Tomar a pílula vermelha é uma referência que funciona como uma apropriação-senha de Matrix por parte da extrema direita, por causa daquilo de tomar a pílula certa, como Neo, para descobrir a realidade que os outros não querem ver. O fenômeno, que cresceu principalmente na última década, é formado em sua maioria por homens —embora também existammulheres antifeministas da comunidade Red Pill. Esses homens se definem como “Homens que seguem seu próprio caminho” (MGTOW, na sigla em inglês) na chamada manosfera ou machosfera. Seu reverso feminino são as trad wives(esposas tradicionais) ou mulheres da pílula vermelha. Mulheres que renegam o feminismo, essencialistas que vivem ancoradas nos valores tradicionais e que defendem a submissão feminina.
“Na nossa realidade, a ideia de tomar a pílula vermelha reforçou o que há de pior na internet”, lamenta Emily VanDerWerff sobre como esse termo se padronizou no imaginário da extrema direita. Até uns dois anos atrás, se alguém adicionasse “pílula vermelha” ao seu nome de usuário ou à comunidade de seu fórum, provavelmente era para criticar as políticas progressistas, negar as desigualdades na justiça social, especialmente em questões relacionadas ao feminismo ou ao LGBTQ. Desde a crise do coronavírus, a narrativa de acordar tomando a pílula vermelha penetrou em novas comunidades, tornando-se um símbolo de grupos negacionistas do vírus ou paranoicos conspiratórios. É assim que se dissemina no Telegram de modo bem normal. Em QAnon Espanha ou espanhóis despertos, composto por mais de 3.000 pessoas, escrevem: “Não existe nenhum vírus. São resfriados e agora chamam isso de covid-19. Esse suposto vírus —o coronavírus— nem sequer foi fotografado, isolado ou purificado. Vamos ser um pouco mais sérios, vamos tomar a pílula vermelha, por favor”.

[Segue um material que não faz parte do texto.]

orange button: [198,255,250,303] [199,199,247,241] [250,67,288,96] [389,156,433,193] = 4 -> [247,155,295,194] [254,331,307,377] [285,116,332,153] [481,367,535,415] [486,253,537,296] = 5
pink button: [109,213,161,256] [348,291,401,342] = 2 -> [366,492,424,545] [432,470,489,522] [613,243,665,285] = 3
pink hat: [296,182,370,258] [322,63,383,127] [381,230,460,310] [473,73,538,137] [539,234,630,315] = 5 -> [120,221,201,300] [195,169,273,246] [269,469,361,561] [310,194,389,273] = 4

A jornalista Julia Ebner, que se infiltrou em fóruns antifeministas e conhece bem essas comunidades, fez uma lista de todos os símbolos culturais de que esses grupos se apropriaram, exaltando filmes e livros que abrem as portas para fazer parte de seus chats privados. “1984 é muito banal, pois é a metáfora de conhecimento geral normalmente usada pela extrema direita para se referir à censura e vigilância atuais. Clube da luta e Matrix também são filmes padrão da alt-right [abreviação de ‘direita alternativa’, a direita extremista e supremacista branca que está em ascensão nos EUA]”, escreveu ela em Going Dark – The Secret Social Lives of Extremists. Na verdade, segundo Ebner, Matrix está perdendo sua força na machosfera para outro discurso mítico, o de “somos os filhos esquecidos da história. Sem metas nem lar”, que Tyler Durden entoa no romance de Chuck Pahlaniuk, Clube da luta, para reforçar o ego ferido e a dissociação, 20 anos depois, de jovens brancos alienados.
Para entender toda essa virada irônica do destino, basta visualizar uma série de tuítes entre Elon Musk, Ivanka Trump e Lilly Wachowski. Quando o fundador da Tesla tuitou “Tome a pílula vermelha”, a filha do então presidente dos Estados Unidos respondeu “Tomei!”. A resposta da criadora de Matrix? “Fodam-se vocês dois.”